DATA FOR THE TASK
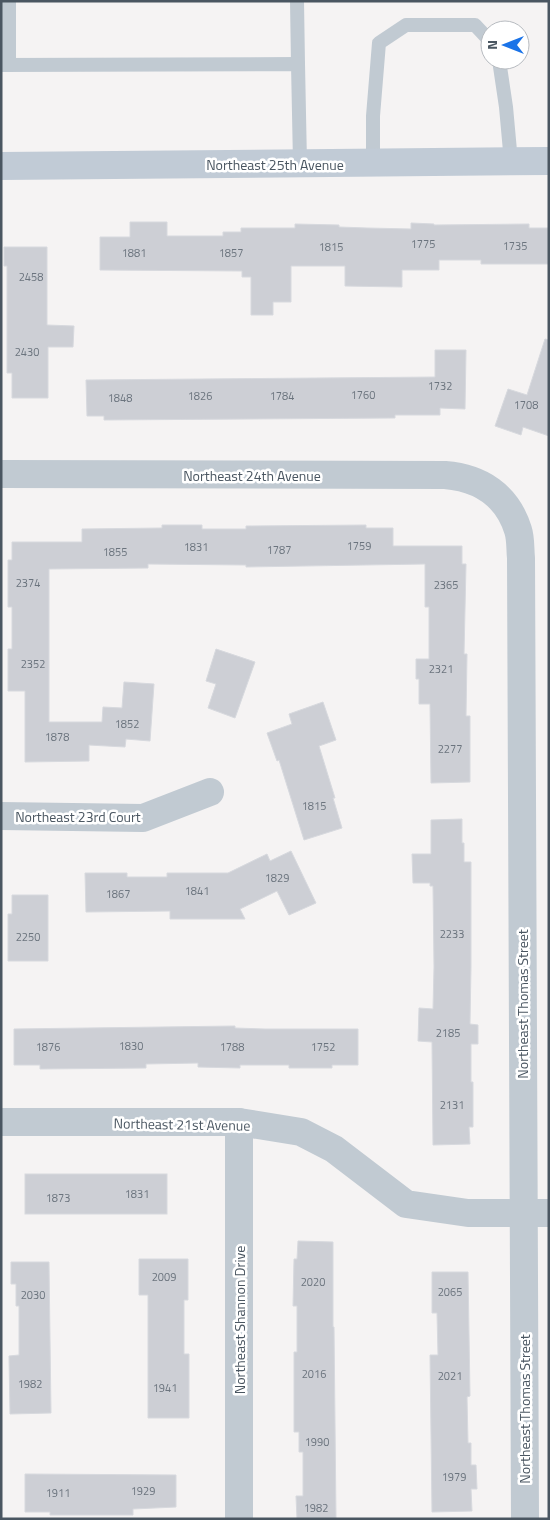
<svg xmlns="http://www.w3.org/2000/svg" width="550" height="1520" viewBox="0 0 550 1520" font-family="'Titillium Web',sans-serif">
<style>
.building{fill:#cdcfd5;stroke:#d7d9de}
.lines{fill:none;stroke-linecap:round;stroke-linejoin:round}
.lane{stroke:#c1cad2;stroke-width:14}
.street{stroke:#c1cad2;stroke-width:28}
.secondary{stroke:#c1cbd6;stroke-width:28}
.labels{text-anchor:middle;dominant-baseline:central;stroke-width:5;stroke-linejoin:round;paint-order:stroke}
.number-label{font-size:11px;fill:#6b747e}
.street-label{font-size:14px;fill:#4a5661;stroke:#fff}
</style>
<rect width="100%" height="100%" fill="#f5f3f3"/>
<!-- building -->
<g class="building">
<polygon points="130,222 167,222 167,236 223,236 223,232 241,232 241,228 295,228 295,224 339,225 339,227 367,228 411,229 411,223 434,224 434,225 529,224 529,228 549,228 549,264 481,264 481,260 439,260 439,270 402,270 402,287 345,286 345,266 291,266 291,302 273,302 273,315 251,315 251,277 242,277 242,271 100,270 100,237 130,237"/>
<polygon points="4,247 47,247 47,325 74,326 73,347 48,347 48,398 12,398 12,373 7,373 7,266 4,266"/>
<polygon points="545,339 549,340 549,436 523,427 521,435 495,426 508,389 527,395"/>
<polygon points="435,350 466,350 465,409 440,408 440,415 395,415 395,418 104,420 104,416 87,416 86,380 435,377"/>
<polygon points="162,525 202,525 202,529 246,529 246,526 366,525 366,528 393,528 393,546 462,546 462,564 466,564 464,654 467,654 466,716 470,716 470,782 431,783 430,704 419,704 419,679 416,679 416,659 429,659 429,607 425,607 425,564 246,567 246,565 148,564 148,568 49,569 49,722 102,722 103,707 122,708 124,682 154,684 150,741 126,739 125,747 89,745 89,761 25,762 25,691 8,691 8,649 12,649 12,607 8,607 8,560 12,560 12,542 82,542 82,529 162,528"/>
<polygon points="216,649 255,662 235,718 208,708 216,684 206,681"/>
<polygon points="323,702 336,740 319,746 335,798 333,798 342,828 304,840 279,760 277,761 267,733 292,724 289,714"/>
<polygon points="462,819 462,843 464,843 464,862 471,862 471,967 470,1024 478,1025 478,1044 471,1044 471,1082 473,1082 473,1127 469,1127 470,1144 433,1145 432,1042 418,1041 419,1008 433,1009 434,967 433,886 430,886 430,883 413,883 412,854 431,854 431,820"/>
<polygon points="291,851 316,903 289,915 277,891 240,909 245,919 170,919 170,911 86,912 85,873 127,873 127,877 167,877 167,873 228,873 267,854 270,861"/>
<polygon points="12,895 48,895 48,961 8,961 8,914 12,914"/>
<polygon points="235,1026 235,1028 265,1029 358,1029 358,1065 332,1065 332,1068 289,1068 289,1065 240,1065 240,1068 198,1067 198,1063 146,1064 146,1068 40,1069 40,1065 14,1065 14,1029"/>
<rect x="25" y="1174" width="142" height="40"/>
<polygon points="298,1241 333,1242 333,1327 334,1327 336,1519 297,1519 296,1496 303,1496 303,1452 299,1452 299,1432 294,1432 294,1352 297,1352 297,1306 293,1306 294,1259 297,1259"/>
<polygon points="139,1259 188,1259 188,1300 184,1300 184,1354 189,1354 189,1418 148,1418 148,1295 139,1295"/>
<polygon points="11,1262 49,1262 51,1413 10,1414 9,1356 19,1355 19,1306 16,1306 16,1284 11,1284"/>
<polygon points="432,1272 468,1272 470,1396 467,1397 468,1443 471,1443 471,1465 476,1465 477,1489 471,1489 472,1511 432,1512 430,1355 438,1355 437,1313 432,1313"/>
<polygon points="25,1474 176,1475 176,1507 133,1509 133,1515 50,1515 50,1512 25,1512"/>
</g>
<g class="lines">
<!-- lane -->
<g class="lane">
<polyline points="9,1 9,64"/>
<polyline points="297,1 298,64"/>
<polyline points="499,60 506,107 511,162"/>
<polyline points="1,65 298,64 300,163"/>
<polyline points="373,163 373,116 379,43 406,25 475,25 490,41"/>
</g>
<!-- street -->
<g class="street">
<path d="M1,474L445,475C481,478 507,495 518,530C521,539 520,549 521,558L525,1519"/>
<polyline points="1,816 143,818 210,792"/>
<polyline points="1,1122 239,1122 301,1132 334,1149 406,1204 468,1213 549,1213"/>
<polyline points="239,1122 239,1519"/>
</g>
<!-- secondary -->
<polyline class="secondary" points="1,166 549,161"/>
</g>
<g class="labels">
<!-- number labels -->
<g class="number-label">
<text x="423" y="244">1775</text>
<text x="515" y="246">1735</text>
<text x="331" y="247">1815</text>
<text x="134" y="253">1881</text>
<text x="231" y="253">1857</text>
<text x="31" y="277">2458</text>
<text x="27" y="352">2430</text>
<text x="440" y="386">1732</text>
<text x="363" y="395">1760</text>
<text x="200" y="396">1826</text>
<text x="282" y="396">1784</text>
<text x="120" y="398">1848</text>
<text x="526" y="405">1708</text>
<text x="359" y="546">1759</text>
<text x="196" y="547">1831</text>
<text x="279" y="550">1787</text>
<text x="115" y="552">1855</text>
<text x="28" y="583">2374</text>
<text x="446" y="585">2365</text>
<text x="33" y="664">2352</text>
<text x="441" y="669">2321</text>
<text x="127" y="724">1852</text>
<text x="57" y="737">1878</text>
<text x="450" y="749">2277</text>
<text x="314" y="806">1815</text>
<text x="277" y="878">1829</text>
<text x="197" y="891">1841</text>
<text x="118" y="894">1867</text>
<text x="452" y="934">2233</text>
<text x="28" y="937">2250</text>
<text x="448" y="1033">2185</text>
<text x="131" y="1046">1830</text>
<text x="48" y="1047">1876</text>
<text x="232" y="1047">1788</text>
<text x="323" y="1047">1752</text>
<text x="452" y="1105">2131</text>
<text x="137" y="1194">1831</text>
<text x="58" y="1198">1873</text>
<text x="164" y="1277">2009</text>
<text x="313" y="1282">2020</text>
<text x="450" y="1292">2065</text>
<text x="33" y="1295">2030</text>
<text x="314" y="1374">2016</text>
<text x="450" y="1376">2021</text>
<text x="30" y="1384">1982</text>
<text x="165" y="1388">1941</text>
<text x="317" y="1442">1990</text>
<text x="454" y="1477">1979</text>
<text x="143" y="1491">1929</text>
<text x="58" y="1493">1911</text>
<text x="316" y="1508">1982</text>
</g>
<!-- street labels -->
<g class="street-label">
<text x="275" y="164">Northeast 25th Avenue</text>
<text x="252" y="475">Northeast 24th Avenue</text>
<text x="78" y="816">Northeast 23rd Court</text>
<text transform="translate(522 1004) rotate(-90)">Northeast Thomas Street</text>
<text transform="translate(182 1124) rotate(1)">Northeast 21st Avenue</text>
<text transform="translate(239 1320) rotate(-90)">Northeast Shannon Drive</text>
<text transform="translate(524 1409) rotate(-90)">Northeast Thomas Street</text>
</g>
</g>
<!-- border -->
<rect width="550" height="1520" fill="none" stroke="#4a5661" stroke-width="5"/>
<!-- north arrow -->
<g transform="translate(505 45) rotate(270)"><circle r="24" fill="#ffffff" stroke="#b7bbc0"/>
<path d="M0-4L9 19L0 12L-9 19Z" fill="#1a73e8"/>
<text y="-8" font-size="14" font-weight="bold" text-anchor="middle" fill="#4a5661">N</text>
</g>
</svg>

ASSIGNED TASK
Where a line of the records includes "lines", copy it.

EXERCISE RESULT
.lines{fill:none;stroke-linecap:round;stroke-linejoin:round}
<g class="lines">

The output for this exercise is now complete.